Il Covid-19 ha costituito una cesura per l’economia mondiale, paragonabile al secondo conflitto mondiale. In Italia, ad esempio, in termini di caduta del Pil, gli esiti si avviano ad essere confrontabili, almeno nel breve periodo. Fra il 1939 e il 1945 si è registrata una caduta media del Pil annuo del 9,8%: inferiore a quella che registreremo alla fine di quest’anno, anche se ci auguriamo che nei prossimi anni il rimbalzo sia consistente.

Il commercio internazionale si è parzialmente bloccato, interrompendo quelle catene globali del valore dalle quali dipendono molti nostri prodotti. E spingendo i grandi aggregati continentali a rivedere le proprie produzioni spostandole su catene del valore interne, piuttosto che basate su importazioni. Una variante moderna dell’autarchia.

Nell’ultimo decennio è apparso evidente come il sistema economico e monetario internazionale basato sull’egemonia del dollaro si sia definitivamente indebolito; se ci riprenderemo da questa crisi, non sarà grazie agli Stati Uniti consumatori di ultima istanza del sistema produttivo mondiale. Ma grazie ad un impegno fiscale collettivo, che premerà sui debiti pubblici di tutti i paesi. E ad un rinnovato sforzo produttivo che dovrà essere assistito da un nuovo abbattimento delle tariffe doganali, in una nuova ottica multilaterale. Pena la recrudescenza dei conflitti.
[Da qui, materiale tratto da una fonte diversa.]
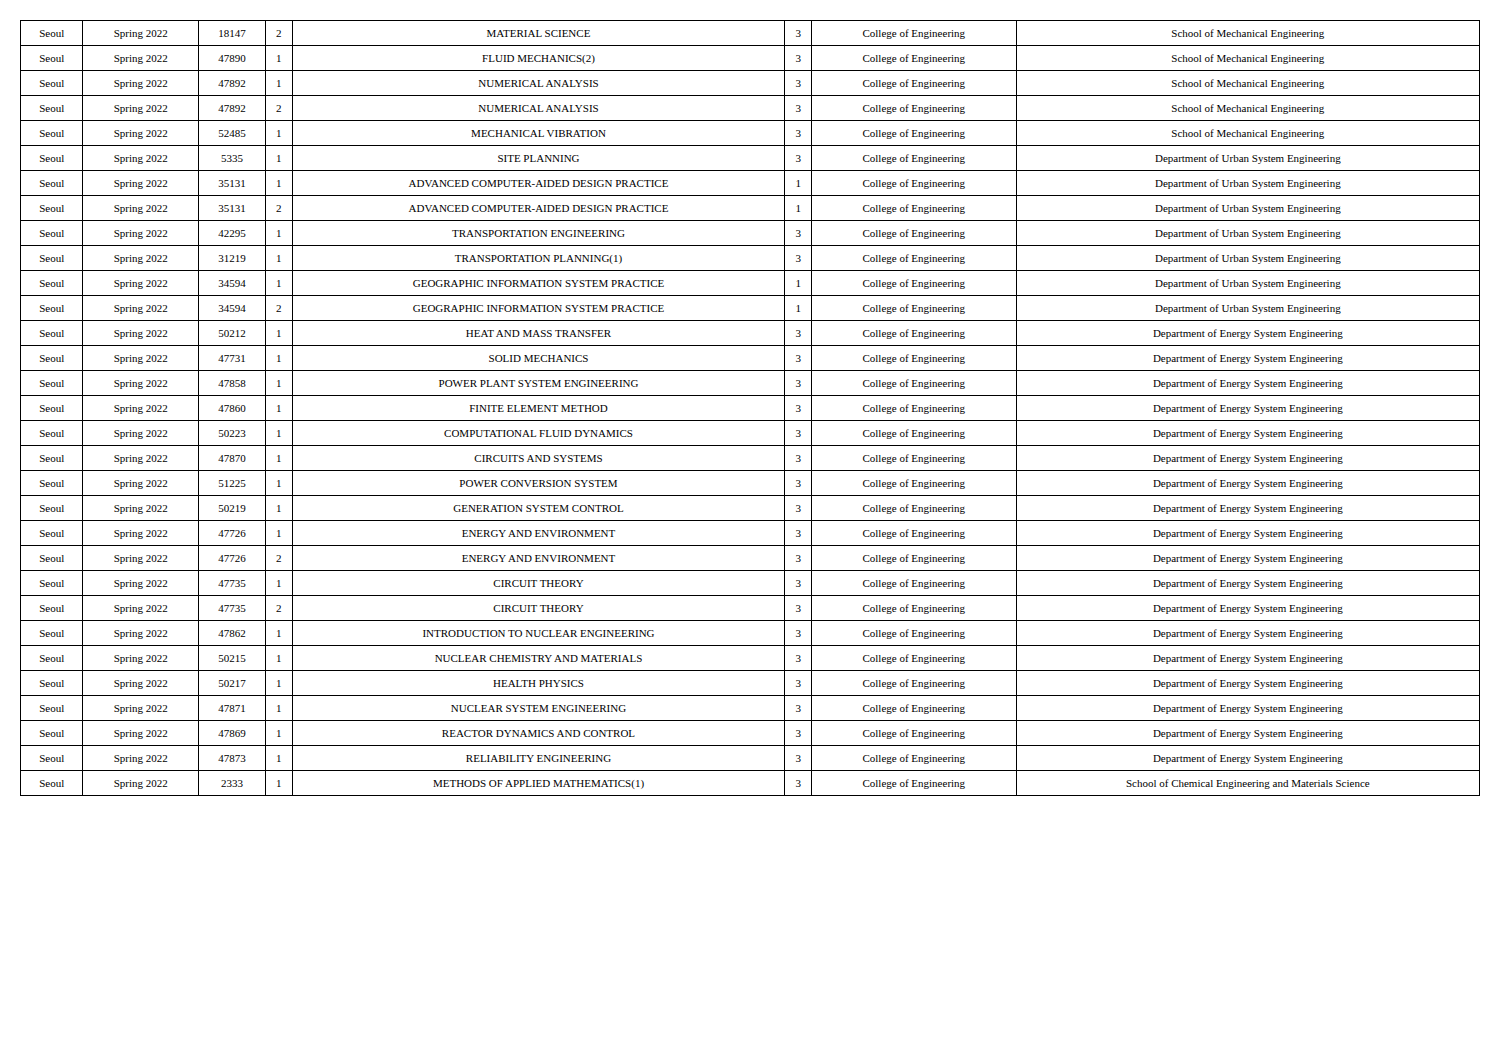| Seoul | Spring 2022 | 18147 | 2 | MATERIAL SCIENCE | 3 | College of Engineering | School of Mechanical Engineering |
| Seoul | Spring 2022 | 47890 | 1 | FLUID MECHANICS(2) | 3 | College of Engineering | School of Mechanical Engineering |
| Seoul | Spring 2022 | 47892 | 1 | NUMERICAL ANALYSIS | 3 | College of Engineering | School of Mechanical Engineering |
| Seoul | Spring 2022 | 47892 | 2 | NUMERICAL ANALYSIS | 3 | College of Engineering | School of Mechanical Engineering |
| Seoul | Spring 2022 | 52485 | 1 | MECHANICAL VIBRATION | 3 | College of Engineering | School of Mechanical Engineering |
| Seoul | Spring 2022 | 5335 | 1 | SITE PLANNING | 3 | College of Engineering | Department of Urban System Engineering |
| Seoul | Spring 2022 | 35131 | 1 | ADVANCED COMPUTER-AIDED DESIGN PRACTICE | 1 | College of Engineering | Department of Urban System Engineering |
| Seoul | Spring 2022 | 35131 | 2 | ADVANCED COMPUTER-AIDED DESIGN PRACTICE | 1 | College of Engineering | Department of Urban System Engineering |
| Seoul | Spring 2022 | 42295 | 1 | TRANSPORTATION ENGINEERING | 3 | College of Engineering | Department of Urban System Engineering |
| Seoul | Spring 2022 | 31219 | 1 | TRANSPORTATION PLANNING(1) | 3 | College of Engineering | Department of Urban System Engineering |
| Seoul | Spring 2022 | 34594 | 1 | GEOGRAPHIC INFORMATION SYSTEM PRACTICE | 1 | College of Engineering | Department of Urban System Engineering |
| Seoul | Spring 2022 | 34594 | 2 | GEOGRAPHIC INFORMATION SYSTEM PRACTICE | 1 | College of Engineering | Department of Urban System Engineering |
| Seoul | Spring 2022 | 50212 | 1 | HEAT AND MASS TRANSFER | 3 | College of Engineering | Department of Energy System Engineering |
| Seoul | Spring 2022 | 47731 | 1 | SOLID MECHANICS | 3 | College of Engineering | Department of Energy System Engineering |
| Seoul | Spring 2022 | 47858 | 1 | POWER PLANT SYSTEM ENGINEERING | 3 | College of Engineering | Department of Energy System Engineering |
| Seoul | Spring 2022 | 47860 | 1 | FINITE ELEMENT METHOD | 3 | College of Engineering | Department of Energy System Engineering |
| Seoul | Spring 2022 | 50223 | 1 | COMPUTATIONAL FLUID DYNAMICS | 3 | College of Engineering | Department of Energy System Engineering |
| Seoul | Spring 2022 | 47870 | 1 | CIRCUITS AND SYSTEMS | 3 | College of Engineering | Department of Energy System Engineering |
| Seoul | Spring 2022 | 51225 | 1 | POWER CONVERSION SYSTEM | 3 | College of Engineering | Department of Energy System Engineering |
| Seoul | Spring 2022 | 50219 | 1 | GENERATION SYSTEM CONTROL | 3 | College of Engineering | Department of Energy System Engineering |
| Seoul | Spring 2022 | 47726 | 1 | ENERGY AND ENVIRONMENT | 3 | College of Engineering | Department of Energy System Engineering |
| Seoul | Spring 2022 | 47726 | 2 | ENERGY AND ENVIRONMENT | 3 | College of Engineering | Department of Energy System Engineering |
| Seoul | Spring 2022 | 47735 | 1 | CIRCUIT THEORY | 3 | College of Engineering | Department of Energy System Engineering |
| Seoul | Spring 2022 | 47735 | 2 | CIRCUIT THEORY | 3 | College of Engineering | Department of Energy System Engineering |
| Seoul | Spring 2022 | 47862 | 1 | INTRODUCTION TO NUCLEAR ENGINEERING | 3 | College of Engineering | Department of Energy System Engineering |
| Seoul | Spring 2022 | 50215 | 1 | NUCLEAR CHEMISTRY AND MATERIALS | 3 | College of Engineering | Department of Energy System Engineering |
| Seoul | Spring 2022 | 50217 | 1 | HEALTH PHYSICS | 3 | College of Engineering | Department of Energy System Engineering |
| Seoul | Spring 2022 | 47871 | 1 | NUCLEAR SYSTEM ENGINEERING | 3 | College of Engineering | Department of Energy System Engineering |
| Seoul | Spring 2022 | 47869 | 1 | REACTOR DYNAMICS AND CONTROL | 3 | College of Engineering | Department of Energy System Engineering |
| Seoul | Spring 2022 | 47873 | 1 | RELIABILITY ENGINEERING | 3 | College of Engineering | Department of Energy System Engineering |
| Seoul | Spring 2022 | 2333 | 1 | METHODS OF APPLIED MATHEMATICS(1) | 3 | College of Engineering | School of Chemical Engineering and Materials Science |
In questo quadro appare sempre più stridente il contrasto fra le istituzioni monetarie e finanziarie internazionali, fondate ancora sull’egemonia del dollaro, ed una realtà sempre più caratterizzata da grandi attori globali di dimensioni comparabili: Cina, India, Russia, Ue, Usa.

Guardare all’euro come sostituto del dollaro, in tale contesto, appare un’opzione datata; un sogno degli anni Novanta. E tutto sommato irrealizzabile; tanto quanto il mantenimento dello status quo.

All’indomani della crisi finanziaria originatasi negli Usa nel 2008 emersero grandi pressioni per una nuova Bretton Woods: una nuova conferenza monetaria e finanziaria internazionale che prenda atto di come il mondo è cambiato negli ultimi 75 anni. E che riscriva le regole di un sistema economico, monetario, finanziario più equo (meno squilibrato) e coerente con gli attuali attori in campo. Con un sistema di pagamenti che sta già evolvendosi verso l’uso sempre maggiore ed a costo zero di valute digitali (al posto del dollaro, cancellandone il “privilegio esorbitante” di essere l’unico fornitore di mezzi di pagamento internazionali). Con una liquidità fondata magari sull’uso sempre più diffuso, anche in ambito privato, di una versione aggiornata dei Diritti Speciali di Prelievo, capace di stabilizzare il sistema, piuttosto che destabilizzarlo.

Si tratta insomma di prendere atto che il mondo è cambiato. E che con le regole e le istituzioni del passato non può più funzionare. Ora che Biden si appresta a sostituire Trump alla Casa Bianca, una riforma del sistema economico e monetario globale appare meno irrealistica. Se non ora quando?